> **Work to do**
Resume the patch on memory prefetching when writing memtuples, continuing from its last line.
═══ Text shown ═══
From 02b8acf42f245e724f2a9f8fe7c5fe46db58871c Mon Sep 17 00:00:00 2001
From: Peter Geoghegan <p...@bowt.ie>
Date: Sun, 12 Jul 2015 13:14:01 -0700
Subject: [PATCH 3/4] Perform memory prefetching when writing memtuples

This patch is based on, but quite distinct to a separately submitted,
more general version which performs prefetching in several places [1].
This version now only performs prefetching of each "tuple proper" during
the writing of batches of tuples (an entire run, written following a
quicksort).  The case for prefetching each "tuple proper" at several
sites now seems weak due to difference in CPU microarchitecture.
However, it might still be that there is a consistent improvement
observable when writing out tuples, because that involves a particularly
tight inner loop, with relatively predictable processing to hide memory
latency behind.  A helpful generic prefetch hint may be possible for
this case, even if it proves impossible elsewhere.

This has been shown to appreciably help on both a POWER7 server
processor [2], and an Intel Mobile processor.

[1] https://commitfest.postgresql.org/6/305/
[2] CAM3SWZR5rv3+F3FOKf35=dti7otmmcdfoe2vogur0pddg3j...@mail.gmail.com
---
 config/c-compiler.m4               | 17 +++++++++++++++++
 configure                          | 31 +++++++++++++++++++++++++++++++
 configure.in                       |  1 +
 src/backend/utils/sort/tuplesort.c | 14 ++++++++++++++
 src/include/c.h                    | 14 ++++++++++++++
 src/include/pg_config.h.in         |  3 +++
 src/include/pg_config.h.win32      |  3 +++
 src/include/pg_config_manual.h     | 10 ++++++++++
 8 files changed, 93 insertions(+)

diff --git a/config/c-compiler.m4 b/config/c-compiler.m4
index 550d034..8be2122 100644
--- a/config/c-compiler.m4
+++ b/config/c-compiler.m4
@@ -271,6 +271,23 @@ fi])# PGAC_C_BUILTIN_UNREACHABLE
 
 
 
+# PGAC_C_BUILTIN_PREFETCH
+# -------------------------
+# Check if the C compiler understands __builtin_prefetch(),
+# and define HAVE__BUILTIN_PREFETCH if so.
═══ Data records ═══
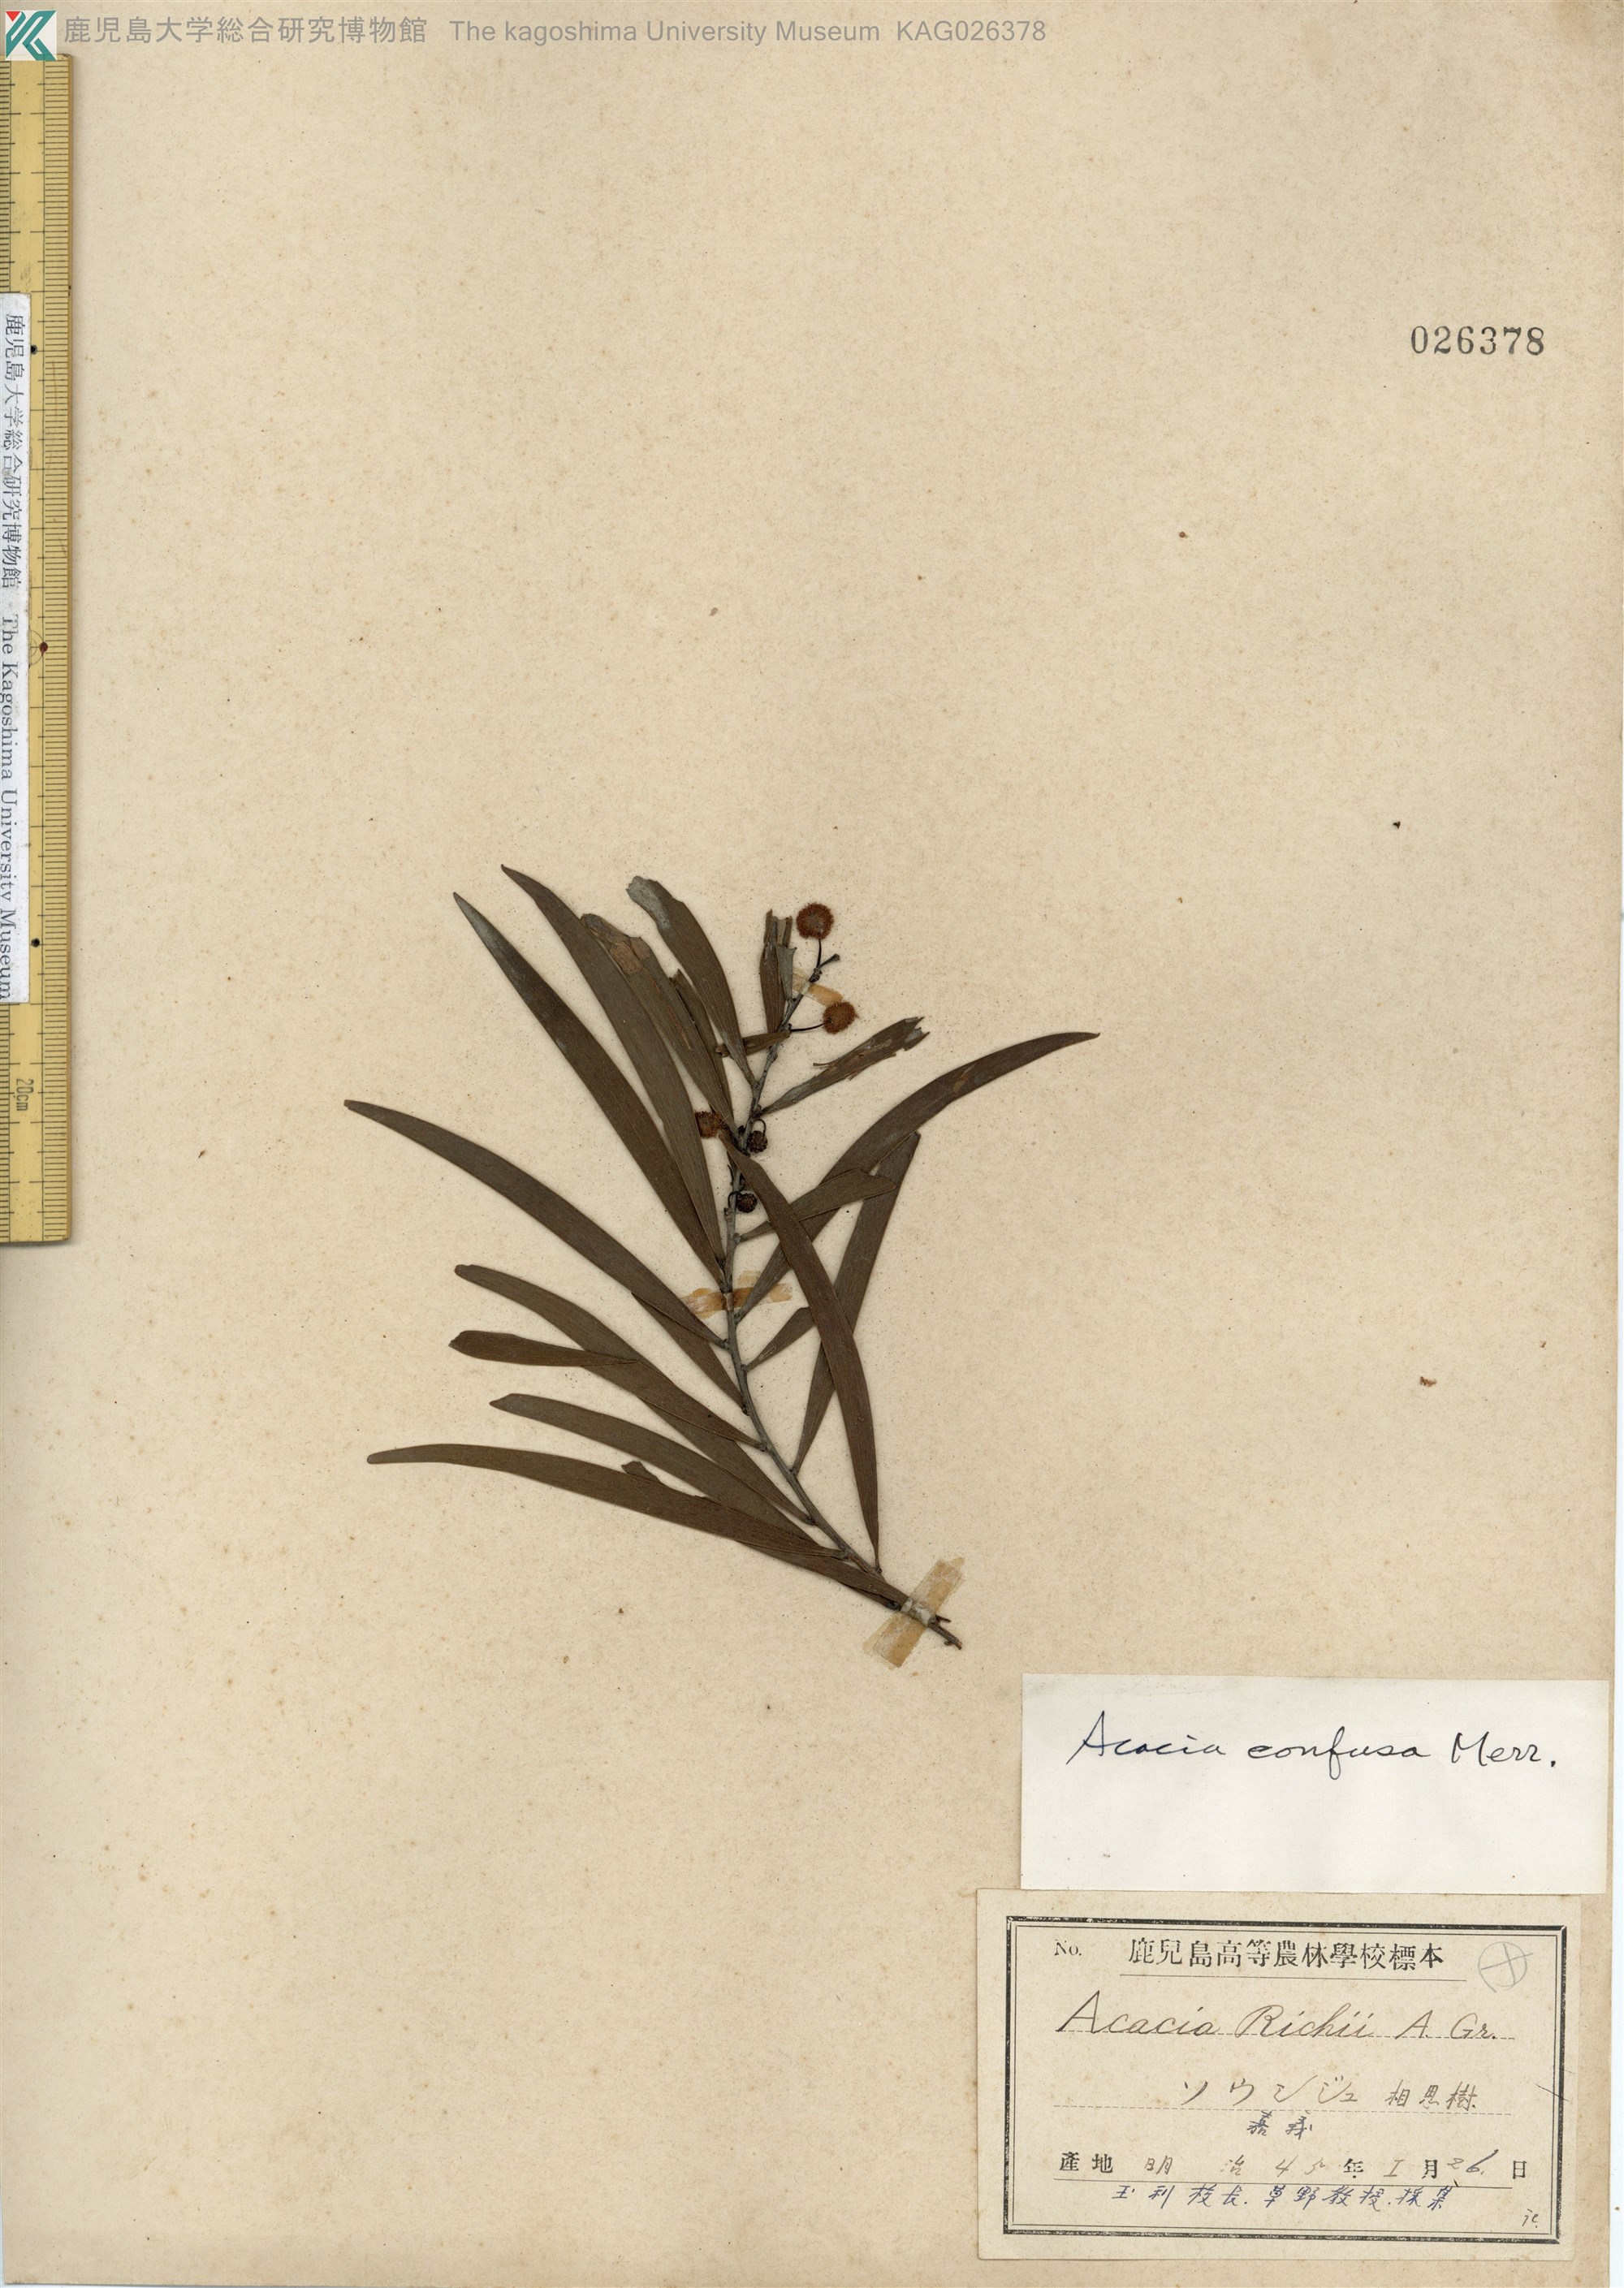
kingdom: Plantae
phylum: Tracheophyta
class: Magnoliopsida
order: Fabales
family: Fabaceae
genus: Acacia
═══
═══ Data records ═══
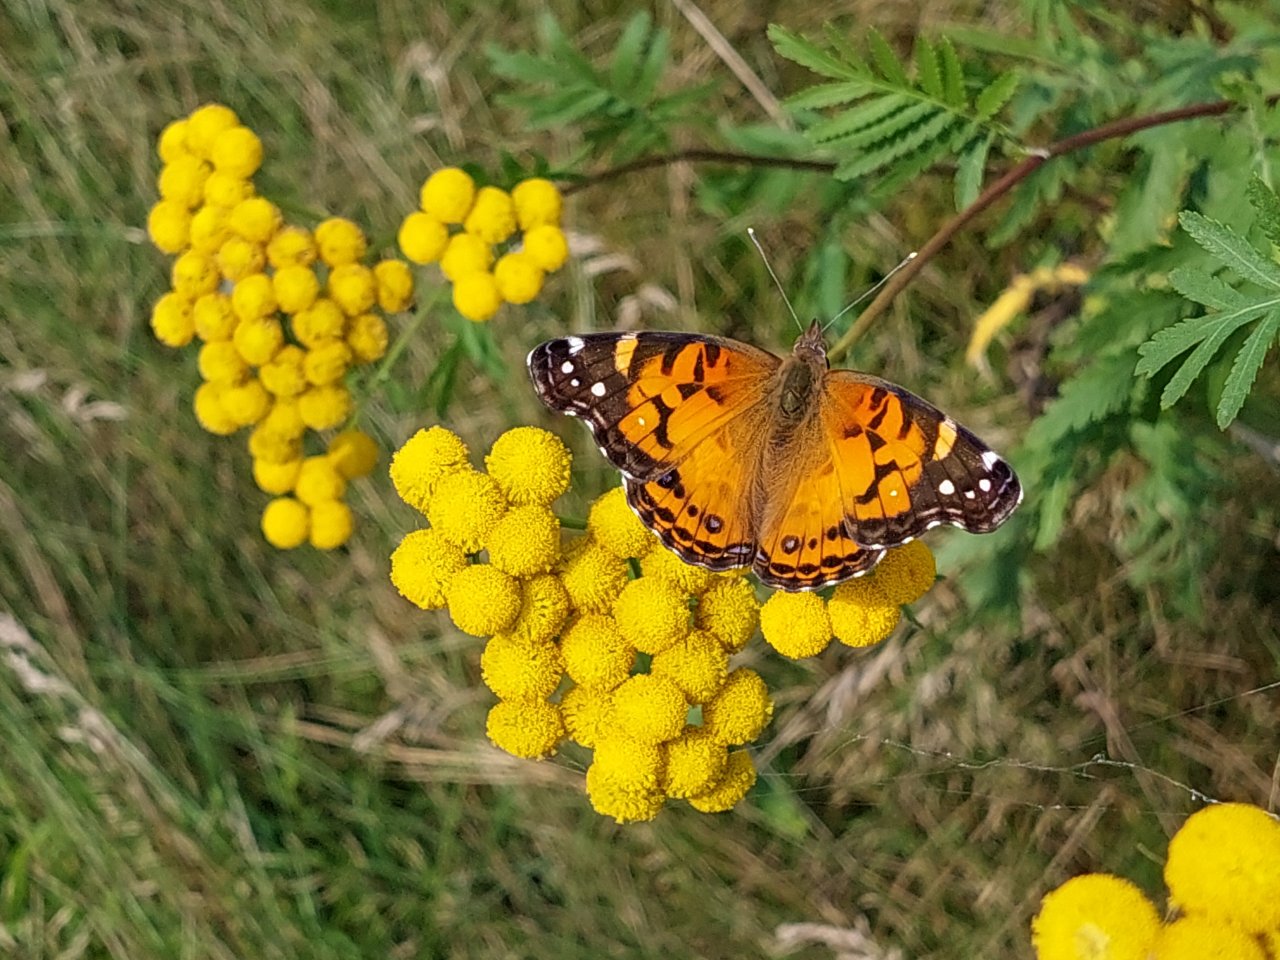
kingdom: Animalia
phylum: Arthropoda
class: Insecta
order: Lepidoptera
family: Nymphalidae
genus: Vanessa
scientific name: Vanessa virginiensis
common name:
═══
> **Solved problem**
+AC_DEFUN([PGAC_C_BUILTIN_PREFETCH],
+[AC_CACHE_CHECK(for __builtin_prefetch, pgac_cv__builtin_prefetch,
+[AC_LINK_IFELSE([AC_LANG_PROGRAM([],
+[int i = 0;__builtin_prefetch(&i, 0, 3);])],
+[pgac_cv__builtin_prefetch=yes],
+[pgac_cv__builtin_prefetch=no])])
+if test x"$pgac_cv__builtin_prefetch" = xyes ; then
+AC_DEFINE(HAVE__BUILTIN_PREFETCH, 1,
+          [Define to 1 if your compiler understands __builtin_prefetch.])
+fi])# PGAC_C_BUILTIN_PREFETCH
+
+
+
 # PGAC_C_VA_ARGS
 # --------------
 # Check if the C compiler understands C99-style variadic macros,
diff --git a/configure b/configure
index b3f3abe..d1bfdf6 100755
--- a/configure
+++ b/configure
@@ -11387,6 +11387,37 @@ if test x"$pgac_cv__builtin_unreachable" = xyes ; then
 $as_echo "#define HAVE__BUILTIN_UNREACHABLE 1" >>confdefs.h
 
 fi
+{ $as_echo "$as_me:${as_lineno-$LINENO}: checking for __builtin_prefetch" >&5
+$as_echo_n "checking for __builtin_prefetch... " >&6; }
+if ${pgac_cv__builtin_prefetch+:} false; then :
+  $as_echo_n "(cached) " >&6
+else
+  cat confdefs.h - <<_ACEOF >conftest.$ac_ext
+/* end confdefs.h.  */
+
+int
+main ()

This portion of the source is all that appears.